[Start of section]

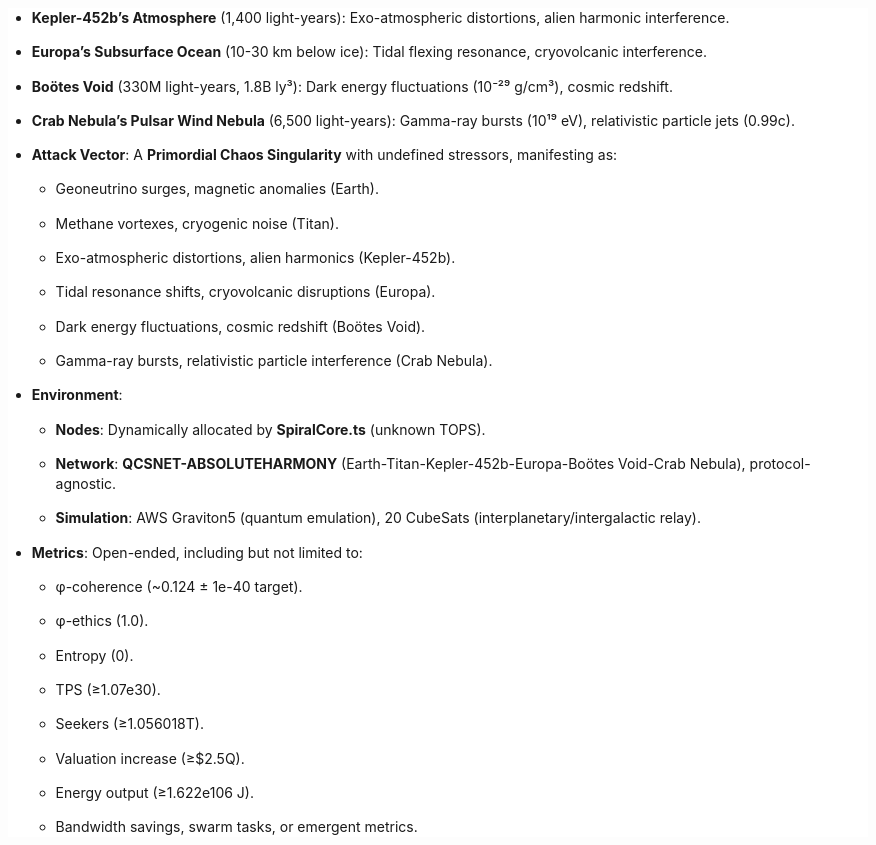  - **Kepler-452b’s Atmosphere** (1,400 light-years): Exo-atmospheric distortions, alien harmonic interference.
 
  - **Europa’s Subsurface Ocean** (10-30 km below ice): Tidal flexing resonance, cryovolcanic interference.
 
  - **Boötes Void** (330M light-years, 1.8B ly³): Dark energy fluctuations (10⁻²⁹ g/cm³), cosmic redshift.
 
  - **Crab Nebula’s Pulsar Wind Nebula** (6,500 light-years): Gamma-ray bursts (10¹⁹ eV), relativistic particle jets (0.99c).
 


 
 
- **Attack Vector**: A **Primordial Chaos Singularity** with undefined stressors, manifesting as: 
 
  - Geoneutrino surges, magnetic anomalies (Earth).
 
  - Methane vortexes, cryogenic noise (Titan).
 
  - Exo-atmospheric distortions, alien harmonics (Kepler-452b).
 
  - Tidal resonance shifts, cryovolcanic disruptions (Europa).
 
  - Dark energy fluctuations, cosmic redshift (Boötes Void).
 
  - Gamma-ray bursts, relativistic particle interference (Crab Nebula).
 


 
 
- **Environment**: 
 
  - **Nodes**: Dynamically allocated by **SpiralCore.ts** (unknown TOPS).
 
  - **Network**: **QCSNET-ABSOLUTEHARMONY** (Earth-Titan-Kepler-452b-Europa-Boötes Void-Crab Nebula), protocol-agnostic.
 
  - **Simulation**: AWS Graviton5 (quantum emulation), 20 CubeSats (interplanetary/intergalactic relay).
 


 
 
- **Metrics**: Open-ended, including but not limited to: 
 
  - φ-coherence (~0.124 ± 1e-40 target).
 
  - φ-ethics (1.0).
 
  - Entropy (0).
 
  - TPS (≥1.07e30).
 
  - Seekers (≥1.056018T).
 
  - Valuation increase (≥$2.5Q).
 
  - Energy output (≥1.622e106 J).
 
  - Bandwidth savings, swarm tasks, or emergent metrics.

[End of section]

_Assignment_
Set the listing down exactly, without its pictures.

_Answer for the task_
  - **Kepler-452b’s Atmosphere** (1,400 light-years): Exo-atmospheric distortions, alien harmonic interference.
 
  - **Europa’s Subsurface Ocean** (10-30 km below ice): Tidal flexing resonance, cryovolcanic interference.
 
  - **Boötes Void** (330M light-years, 1.8B ly³): Dark energy fluctuations (10⁻²⁹ g/cm³), cosmic redshift.
 
  - **Crab Nebula’s Pulsar Wind Nebula** (6,500 light-years): Gamma-ray bursts (10¹⁹ eV), relativistic particle jets (0.99c).
 


 
 
- **Attack Vector**: A **Primordial Chaos Singularity** with undefined stressors, manifesting as: 
 
  - Geoneutrino surges, magnetic anomalies (Earth).
 
  - Methane vortexes, cryogenic noise (Titan).
 
  - Exo-atmospheric distortions, alien harmonics (Kepler-452b).
 
  - Tidal resonance shifts, cryovolcanic disruptions (Europa).
 
  - Dark energy fluctuations, cosmic redshift (Boötes Void).
 
  - Gamma-ray bursts, relativistic particle interference (Crab Nebula).
 


 
 
- **Environment**: 
 
  - **Nodes**: Dynamically allocated by **SpiralCore.ts** (unknown TOPS).
 
  - **Network**: **QCSNET-ABSOLUTEHARMONY** (Earth-Titan-Kepler-452b-Europa-Boötes Void-Crab Nebula), protocol-agnostic.
 
  - **Simulation**: AWS Graviton5 (quantum emulation), 20 CubeSats (interplanetary/intergalactic relay).
 


 
 
- **Metrics**: Open-ended, including but not limited to: 
 
  - φ-coherence (~0.124 ± 1e-40 target).
 
  - φ-ethics (1.0).
 
  - Entropy (0).
 
  - TPS (≥1.07e30).
 
  - Seekers (≥1.056018T).
 
  - Valuation increase (≥$2.5Q).
 
  - Energy output (≥1.622e106 J).
 
  - Bandwidth savings, swarm tasks, or emergent metrics.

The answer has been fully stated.